▸ Exercise materials
•••
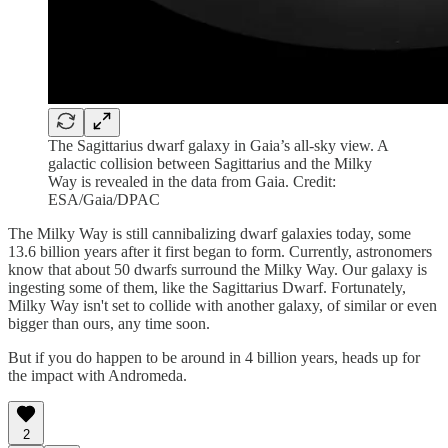
The Sagittarius dwarf galaxy in Gaia’s all-sky view. A
galactic collision between Sagittarius and the Milky
Way is revealed in the data from Gaia. Credit:
ESA/Gaia/DPAC
The Milky Way is still cannibalizing dwarf galaxies today, some
13.6 billion years after it first began to form. Currently, astronomers
know that about 50 dwarfs surround the Milky Way. Our galaxy is
ingesting some of them, like the Sagittarius Dwarf. Fortunately,
Milky Way isn't set to collide with another galaxy, of similar or even
bigger than ours, any time soon.
But if you do happen to be around in 4 billion years, heads up for
the impact with Andromeda.
2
•••
▸ Work required
Please quote the rows from their very start through the line containing "know that about", with both ends included. Leave the pictures out.

▸ Exercise result
The Sagittarius dwarf galaxy in Gaia’s all-sky view. A
galactic collision between Sagittarius and the Milky
Way is revealed in the data from Gaia. Credit:
ESA/Gaia/DPAC
The Milky Way is still cannibalizing dwarf galaxies today, some
13.6 billion years after it first began to form. Currently, astronomers
know that about 50 dwarfs surround the Milky Way. Our galaxy is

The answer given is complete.